Aini describes her father, an Auschwitz survivor: “[h]e sits there on the eve of the Holocaust Memorial Day, scrunched under his robe, already perched across from the TV that repeatedly broadcasts the appropriate programs and films, which offer no mention of the Jews of Greece – thus, Father continued sacrificing himself, and us, on the altar of Survival, as if none of it had ever ended” (228). The terrible rage that built up inside him was violently directed at his family members.
Rage is where Sucary’s novel begins, telling the story of a group of Libyan Jews that were sent to the Bergen-Belsen concentration camp. The many reviews written about the novel highlighted the historical importance of the issue that had finally been brought into public awareness. However, Sucary was not only seeking to present the common fate shared by Libyan and European Jews. His main aim was to show the hatred of Jews directed at their own brethren, and how the European Jews themselves abused the Libyan Jews. The last part of the novel describes the horrors of the concentration camp through the eyes of Silvana, the central protagonist.

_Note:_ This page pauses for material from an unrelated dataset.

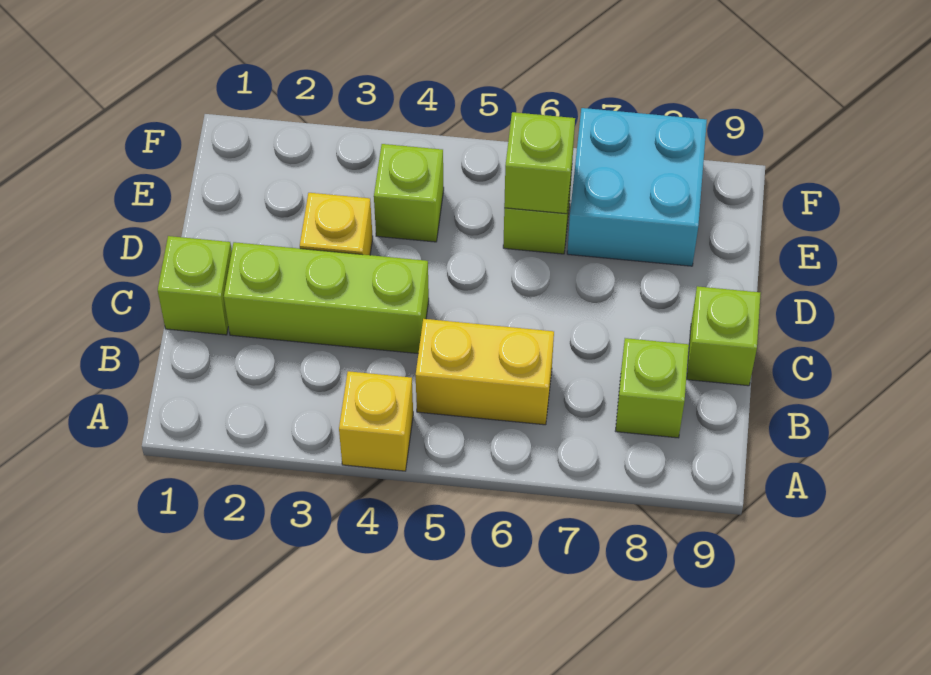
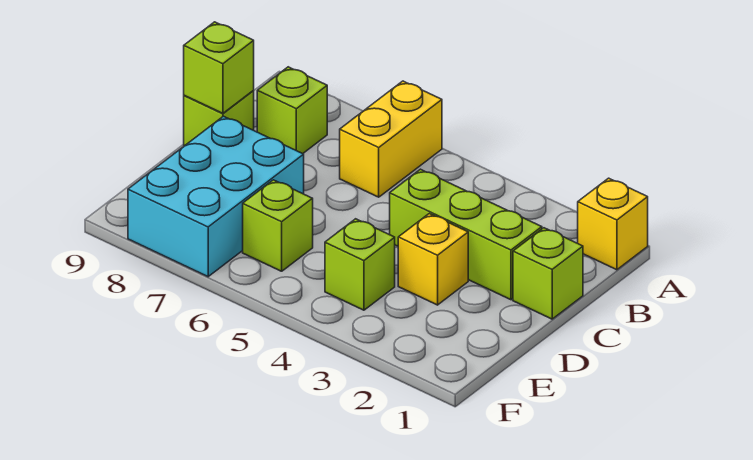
yellow 1x1 brick [339,371,413,471] -> yellow 1x1 brick moved to [578,178,648,270]
yellow 1x2 brick [416,319,554,425] -> yellow 1x2 brick turned to [340,81,442,197]
lime 1x1 brick [504,112,575,214] -> lime 1x1 brick moved to [184,22,254,113]
cyan 2x2 brick [567,108,707,266] -> cyan 2x3 brick [128,116,304,277]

From her first encounter with the Ashkenazi prisoners in the camp, she is marked out as a “darkie,” as someone who is “not one of our own.” Her “inferior” status, owing to her ethnicity, enables one of the prisoners to harass her, verbally abuse her and sexually assault her. Finally, he sets up a trap for her, seducing her to a remote spot where she is degraded and raped by three Dutch kapos.
The descriptions of the brutality shown towards Silvana by the European Jews seem far more extreme than those of the Germans. When dealing with the Germans, Silvana is resourceful and manages to find solutions, while in her encounters with the Ashkenazi Jews she is humiliated in the most extreme and vulgar way. As she’s being raped, a thought crosses her mind: “who could save her? Her own white Jewish brethren, who treated her as though she were a human animal that weaseled her way into their group?” (299).
These descriptions illustrate the novel’s underlying agenda, which is not merely to depict the experience of the Libyan Jews in the Holocaust, but also, and perhaps mainly, to protest against the condescending and hurtful attitude the Ashkenazi Jews had towards them. This was the same attitude the Libyan Jews were shown later on, upon their arrival in Israel.
Sucary's Benghazi-Bergen-Belsen was published in Hebrew. The only translation of his work available is, apparently, Emilia et le sel de la terre -- but in French. It sounds like a great read.